Following are some major laws and regulations relevant to children’s mental health:

Public Law (P.L.) 94-142 (1975). The original Individuals with Disabilities Education Act. Commonly known as The Education for All Handicapped Children Act. A federal law that guarantees a free, appropriate public education for all children with disabilities. Also known as 94-142.

Public Law (P.L.) 96-272 (1980). Adoption Assistance and Child Welfare Act of 1980. Federal law outlining procedures for the placement of children out of home by state child welfare agencies.

Public Law (P.L.) 96-389 (1980). Mental Health Systems Act. Encourages the development of systems of care. Policies contained in the Act received no specific funding.

Public Law (P.L.) 99-319 (1986).
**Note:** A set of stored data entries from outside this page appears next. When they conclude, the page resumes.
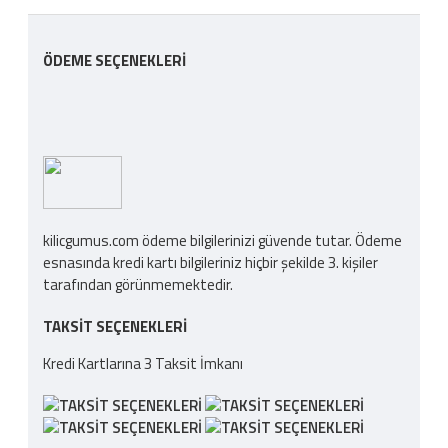
ÖDEME SEÇENEKLERI
kilicgumus.com ödeme bilgilerinizi güvende tutar. Ödeme
esnasında kredi kartı bilgileriniz hiçbir şekilde 3. kişiler
tarafından görünmemektedir.
TAKSIT SEÇENEKLERI
Kredi Kartlarına 3 Taksit İmkanı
Protection and Advocacy for Mentally Ill Individuals Act of 1986. Federal law allocating funds to each state for advocacy activities on behalf of persons with developmental disabilities or mental illness.

Public Law (P.L.) 99-457 (1986). Individuals with Disabilities Education Act Amendment of 1986. Guarentees free appropriate early intervention (birth through age two) (Part H) and special education (age three to twenty-one) (Part B).

Public Law (P.L.) 101-336 (1990). Americans with Disabilities Act.

Public Law (P.L.) 102-119 (1991). Amendment and Reauthorization of IDEA.   (1990) Individuals with Disabilities Education Act (IDEA). Guarantees free appropriate early intervention (Part H) and special education (Part B).

Public Law (P.L.) 102-321. Child Mental Health Services Program.   Section 504. A part of the Rehabilitation Act of 1974. This section states that no program or activity receiving federal funds can exclude, deny benefits to, or discriminate against any person on the basis of disability. It also requires access for people who have disabilities to all public buildings. Also known as 504.

Title IV-E. Also known as Public Law (P.L.) 96-272 or Title IV-E of The Social Security Act.

Title XIX (19). Federal program of medical aid designed for those unable to afford fee for service medical care (Medicaid). With a Medicaid card, individuals can purchase medical service as needed in the community. Part of the Social Security Act.

Title XX (20). Federal program supports social services at the state and local level contingent on the development of a plan which includes the goals and target groups for such services. Part of the Social Security Act.